WASHINGTON — In Florida, Sen. Marco Rubio has been attacked as a "traitor." In Arizona, tea party members protested against Sen. John McCain. In Utah, Occupy demonstrators donned black hoods to stand against "radical and uncalled for constraints on our constitutional rights."
The uprising is directed at provisions of the 2012 National Defense Authorization Act, approved by the Senate last week, that would require the military to arrest terrorist suspects in the United States and detain them indefinitely without trial.
The intensity of the debate — from the left and right, primarily about how the law could affect U.S. citizens — underscores how the country is still struggling with profound changes brought by the 9/11 attacks a decade ago.
And it raises fundamental questions about the freedoms that are at the core of the nation, chiefly a right to due process, and whether they apply to the evolving battle lines.
"The last thing a terrorist should hear when they are captured is, 'You have the right to remain silent,' " said Sen. Lindsey Graham, R-S.C., a leading proponent.
Advocates say the changes affirm tools the government already has. Critics say the provisions are too broad, allowing the president to define who is an enemy combatant.
The law would cover those who aid al-Qaida, the Taliban, or associated forces that are engaged in hostilities against the United States, including anyone who has "committed a belligerent act or has directly supported such hostilities in aid of such enemy forces."
President Barack Obama has threatened a veto, arguing the measures would complicate civilian intelligence gathering. FBI director Robert Mueller and Defense Secretary Leon Panetta have objected as well. The bill includes a waiver to keep people in the civilian system, but administration officials say that too is cumbersome and would devour critical time in an investigation.
Despite White House objections, the Senate approved the defense bill by a 93-7 vote Dec. 1.
The approval has triggered fears across the Internet, from concern about innocent Americans being snared to more extreme views of a military state.
"Sen. Rubio, you might want to sit down with your older relatives who fled Cuba and ask them why they left," Erica Cirillo wrote on Facebook, one of several comments. "Could it be that they saw friends and family being detained indefinitely without trials? That innocent people were being grabbed in the street and labeled 'enemies of the state' for no reason? Shame on you, senator."
The blowback was so intense that Rubio, a freshman Republican, wrote a two-page letter explaining his support for the legislation and countering assertions that the military would supplant typical law enforcement activities. "This bill does NOT overturn the Posse Comitatus Act; the military will not be patrolling the streets," Rubio wrote.
The Senate also voted to say the bill does not affect "existing law" but killed amendments that would have stripped out the detainee provisions.
After the 9/11 attacks, Congress said the government could use "all necessary and appropriate force" against terrorists, and that has been used to justify the detainees at Guantanamo Bay. Less clear is the handling of U.S. citizens.
The legislation states that "the requirement to detain a person in military custody under this section does not extend to citizens of the United States."

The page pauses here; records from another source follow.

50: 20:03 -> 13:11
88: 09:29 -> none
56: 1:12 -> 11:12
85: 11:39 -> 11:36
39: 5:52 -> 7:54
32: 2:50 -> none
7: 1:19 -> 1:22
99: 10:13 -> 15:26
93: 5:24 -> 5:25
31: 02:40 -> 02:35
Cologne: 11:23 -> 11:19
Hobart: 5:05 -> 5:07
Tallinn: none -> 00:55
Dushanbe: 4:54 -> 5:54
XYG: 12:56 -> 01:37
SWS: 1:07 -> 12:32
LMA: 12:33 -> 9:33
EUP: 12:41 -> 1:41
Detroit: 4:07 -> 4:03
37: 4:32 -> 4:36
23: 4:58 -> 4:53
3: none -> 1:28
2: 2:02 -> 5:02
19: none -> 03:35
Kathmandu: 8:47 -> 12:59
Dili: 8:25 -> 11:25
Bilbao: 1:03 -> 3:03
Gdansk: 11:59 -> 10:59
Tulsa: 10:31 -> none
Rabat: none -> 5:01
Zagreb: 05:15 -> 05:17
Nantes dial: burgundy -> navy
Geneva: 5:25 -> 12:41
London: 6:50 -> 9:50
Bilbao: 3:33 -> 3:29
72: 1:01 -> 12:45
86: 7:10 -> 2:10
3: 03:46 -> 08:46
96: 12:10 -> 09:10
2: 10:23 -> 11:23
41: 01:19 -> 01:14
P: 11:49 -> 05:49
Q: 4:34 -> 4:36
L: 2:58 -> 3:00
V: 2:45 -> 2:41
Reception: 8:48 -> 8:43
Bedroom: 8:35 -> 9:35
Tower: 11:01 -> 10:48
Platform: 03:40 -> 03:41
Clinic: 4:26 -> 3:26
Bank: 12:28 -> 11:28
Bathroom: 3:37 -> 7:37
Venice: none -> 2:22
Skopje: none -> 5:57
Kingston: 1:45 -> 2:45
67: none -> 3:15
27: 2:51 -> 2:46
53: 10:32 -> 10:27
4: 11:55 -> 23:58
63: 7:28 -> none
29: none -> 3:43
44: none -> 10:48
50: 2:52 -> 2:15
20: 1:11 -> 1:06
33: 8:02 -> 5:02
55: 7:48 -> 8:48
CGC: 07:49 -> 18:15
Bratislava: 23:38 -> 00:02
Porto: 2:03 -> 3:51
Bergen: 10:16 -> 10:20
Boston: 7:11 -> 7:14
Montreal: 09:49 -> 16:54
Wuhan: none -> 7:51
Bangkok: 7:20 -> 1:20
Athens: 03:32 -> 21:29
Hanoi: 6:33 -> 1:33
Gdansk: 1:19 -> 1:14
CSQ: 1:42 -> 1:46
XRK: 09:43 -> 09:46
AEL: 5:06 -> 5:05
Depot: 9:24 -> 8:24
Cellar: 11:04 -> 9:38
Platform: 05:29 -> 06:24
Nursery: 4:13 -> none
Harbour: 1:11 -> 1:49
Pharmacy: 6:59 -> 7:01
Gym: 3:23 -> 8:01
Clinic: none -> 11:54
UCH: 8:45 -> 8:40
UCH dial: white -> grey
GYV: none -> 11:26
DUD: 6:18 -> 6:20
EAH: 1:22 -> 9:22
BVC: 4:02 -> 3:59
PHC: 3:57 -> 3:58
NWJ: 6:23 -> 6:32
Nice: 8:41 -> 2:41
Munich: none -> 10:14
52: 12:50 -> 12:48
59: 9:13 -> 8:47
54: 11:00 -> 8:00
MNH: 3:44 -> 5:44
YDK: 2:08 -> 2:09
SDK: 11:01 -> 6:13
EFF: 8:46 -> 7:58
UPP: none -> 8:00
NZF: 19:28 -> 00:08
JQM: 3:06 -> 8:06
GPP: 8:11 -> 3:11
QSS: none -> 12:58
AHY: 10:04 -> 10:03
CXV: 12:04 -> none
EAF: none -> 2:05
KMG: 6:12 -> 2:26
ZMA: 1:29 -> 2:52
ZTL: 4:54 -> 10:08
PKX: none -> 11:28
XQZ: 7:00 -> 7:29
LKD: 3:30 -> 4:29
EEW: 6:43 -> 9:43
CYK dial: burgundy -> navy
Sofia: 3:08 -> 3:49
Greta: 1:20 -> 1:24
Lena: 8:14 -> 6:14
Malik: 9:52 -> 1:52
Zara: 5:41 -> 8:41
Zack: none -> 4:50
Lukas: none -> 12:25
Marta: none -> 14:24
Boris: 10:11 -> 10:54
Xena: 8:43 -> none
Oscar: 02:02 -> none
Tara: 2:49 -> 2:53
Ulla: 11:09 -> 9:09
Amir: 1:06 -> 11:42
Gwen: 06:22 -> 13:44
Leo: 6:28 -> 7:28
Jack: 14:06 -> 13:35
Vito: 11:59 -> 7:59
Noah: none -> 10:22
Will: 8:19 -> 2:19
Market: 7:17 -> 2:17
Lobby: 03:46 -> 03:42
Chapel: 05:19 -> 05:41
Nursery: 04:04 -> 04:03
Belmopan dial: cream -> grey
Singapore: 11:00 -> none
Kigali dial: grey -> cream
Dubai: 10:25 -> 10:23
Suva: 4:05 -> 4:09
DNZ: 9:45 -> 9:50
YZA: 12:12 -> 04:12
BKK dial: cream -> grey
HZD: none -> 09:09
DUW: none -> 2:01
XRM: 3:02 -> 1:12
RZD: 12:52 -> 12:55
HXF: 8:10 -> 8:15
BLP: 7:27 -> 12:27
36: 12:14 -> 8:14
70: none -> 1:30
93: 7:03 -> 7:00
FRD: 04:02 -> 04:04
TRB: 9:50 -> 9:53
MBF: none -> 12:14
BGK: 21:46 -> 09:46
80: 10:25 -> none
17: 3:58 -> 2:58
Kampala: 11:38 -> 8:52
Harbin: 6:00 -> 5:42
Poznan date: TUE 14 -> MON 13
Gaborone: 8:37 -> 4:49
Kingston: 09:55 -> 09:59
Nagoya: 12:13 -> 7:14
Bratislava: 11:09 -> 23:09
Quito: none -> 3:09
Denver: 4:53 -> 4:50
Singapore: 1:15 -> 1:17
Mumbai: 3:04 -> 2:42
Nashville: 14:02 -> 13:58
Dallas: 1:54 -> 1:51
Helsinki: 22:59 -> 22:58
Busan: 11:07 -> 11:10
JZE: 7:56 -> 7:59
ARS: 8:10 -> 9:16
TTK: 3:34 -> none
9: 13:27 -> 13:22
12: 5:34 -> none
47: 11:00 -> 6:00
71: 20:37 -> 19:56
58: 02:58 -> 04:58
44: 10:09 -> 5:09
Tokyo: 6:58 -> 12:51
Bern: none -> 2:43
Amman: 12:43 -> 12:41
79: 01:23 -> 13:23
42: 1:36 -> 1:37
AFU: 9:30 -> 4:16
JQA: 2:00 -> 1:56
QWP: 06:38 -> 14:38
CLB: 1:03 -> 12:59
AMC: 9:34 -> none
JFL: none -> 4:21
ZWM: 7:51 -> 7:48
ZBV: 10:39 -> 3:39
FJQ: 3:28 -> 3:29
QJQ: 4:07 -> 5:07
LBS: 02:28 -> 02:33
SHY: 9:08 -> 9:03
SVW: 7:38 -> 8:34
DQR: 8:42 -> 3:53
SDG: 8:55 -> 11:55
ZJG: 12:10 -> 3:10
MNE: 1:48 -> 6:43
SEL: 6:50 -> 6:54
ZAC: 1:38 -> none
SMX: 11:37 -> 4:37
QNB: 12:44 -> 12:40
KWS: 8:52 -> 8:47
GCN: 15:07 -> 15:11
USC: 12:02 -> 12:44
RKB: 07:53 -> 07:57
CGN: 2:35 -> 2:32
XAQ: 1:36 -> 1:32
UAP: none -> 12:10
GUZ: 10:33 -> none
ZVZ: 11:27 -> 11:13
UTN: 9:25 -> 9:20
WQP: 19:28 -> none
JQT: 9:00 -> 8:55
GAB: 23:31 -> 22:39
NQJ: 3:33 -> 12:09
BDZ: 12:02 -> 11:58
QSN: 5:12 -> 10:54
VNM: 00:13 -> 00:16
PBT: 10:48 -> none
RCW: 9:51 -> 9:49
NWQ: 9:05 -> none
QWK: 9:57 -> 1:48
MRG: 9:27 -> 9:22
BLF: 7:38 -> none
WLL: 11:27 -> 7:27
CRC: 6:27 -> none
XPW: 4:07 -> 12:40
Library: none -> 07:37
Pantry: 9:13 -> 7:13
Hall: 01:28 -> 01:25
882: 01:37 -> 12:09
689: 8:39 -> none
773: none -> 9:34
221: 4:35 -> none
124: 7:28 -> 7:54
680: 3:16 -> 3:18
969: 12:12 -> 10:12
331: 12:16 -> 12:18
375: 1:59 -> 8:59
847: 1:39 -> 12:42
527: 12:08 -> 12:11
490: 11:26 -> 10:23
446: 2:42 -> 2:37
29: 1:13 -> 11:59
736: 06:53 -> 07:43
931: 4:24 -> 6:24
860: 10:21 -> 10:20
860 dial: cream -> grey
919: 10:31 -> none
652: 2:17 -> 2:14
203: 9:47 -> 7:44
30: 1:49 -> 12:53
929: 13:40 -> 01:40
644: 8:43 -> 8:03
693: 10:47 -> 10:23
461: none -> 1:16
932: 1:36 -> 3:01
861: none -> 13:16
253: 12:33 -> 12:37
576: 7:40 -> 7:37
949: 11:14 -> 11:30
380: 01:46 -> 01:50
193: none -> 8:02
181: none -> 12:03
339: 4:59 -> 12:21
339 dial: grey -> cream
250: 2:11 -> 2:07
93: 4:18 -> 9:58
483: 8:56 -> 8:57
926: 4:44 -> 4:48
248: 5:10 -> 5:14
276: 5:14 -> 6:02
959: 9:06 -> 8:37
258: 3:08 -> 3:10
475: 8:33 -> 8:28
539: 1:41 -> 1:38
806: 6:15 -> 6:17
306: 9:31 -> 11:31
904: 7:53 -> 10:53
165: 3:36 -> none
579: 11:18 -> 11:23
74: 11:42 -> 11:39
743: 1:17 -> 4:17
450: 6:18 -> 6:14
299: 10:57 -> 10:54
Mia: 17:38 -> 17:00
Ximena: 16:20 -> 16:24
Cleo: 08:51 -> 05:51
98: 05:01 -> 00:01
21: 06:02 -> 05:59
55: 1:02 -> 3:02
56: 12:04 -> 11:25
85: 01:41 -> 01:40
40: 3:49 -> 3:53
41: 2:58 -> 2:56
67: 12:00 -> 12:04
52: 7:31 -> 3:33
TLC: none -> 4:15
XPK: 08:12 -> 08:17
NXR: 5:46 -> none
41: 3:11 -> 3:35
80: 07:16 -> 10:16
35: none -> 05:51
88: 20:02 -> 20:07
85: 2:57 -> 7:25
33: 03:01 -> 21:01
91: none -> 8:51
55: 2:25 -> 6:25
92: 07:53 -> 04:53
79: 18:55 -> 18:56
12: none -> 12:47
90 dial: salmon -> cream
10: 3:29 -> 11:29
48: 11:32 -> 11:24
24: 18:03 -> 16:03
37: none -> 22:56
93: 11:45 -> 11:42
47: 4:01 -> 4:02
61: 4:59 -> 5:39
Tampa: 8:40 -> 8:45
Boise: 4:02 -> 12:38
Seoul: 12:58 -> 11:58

But opponents say that still leaves the option open. And a related provision saying the government can hold suspects without trial does not include a specific exception for citizens.
Sen. Carl Levin, the Michigan Democrat who co-wrote the language with McCain, has pointed to a 2004 Supreme Court ruling that said the government could hold an American who was caught fighting with the Taliban in Afghanistan. "There is no bar to this nation's holding one of its own citizens as an enemy combatant," Levin said, quoting Justice Sandra Day O'Connor.
But others say the situation is different: The suspect, Yaser Esam Hamdi, was overseas in a time of war. O'Connor also referred to a citizen "captured in a foreign combat zone."
Sen. Jeff Merkley, D-Ore., pointed to the case of an Oregon lawyer who was jailed in connection with 2004 bombings in Madrid but later released after the FBI conceded fingerprint evidence was wrong. If the man, who was awarded $2 million in damages, had been detained by the military he might have been held without the ability to clear himself, Merkley said.
"We have to look at the issue and say, 'America, is this what we want to do?' " said Sen. Dianne Feinstein, D-Calif., who offered one of the amendments to remove the detainee language.
(Rubio voted against her amendment; Florida Democratic Sen. Bill Nelson was in favor of it, though, like Rubio, voted for the overall defense bill.)
The legislation is now in the conference process with the House, which would have to accept the detainee language. Tea party members and liberal Democrats, who have been warned against the provisions by the American Civil Liberties Union, may feel the squeeze.
Rep. Allen West, a tea party Republican from South Florida, said he supports the changes and ticked off the names of recent terrorist suspects caught in the United States. On Wednesday he was named to the panel that will negotiate with the Senate. "There's more of this coming," West said, "and we've got to get serious about understanding that we're being infiltrated right here in our own country."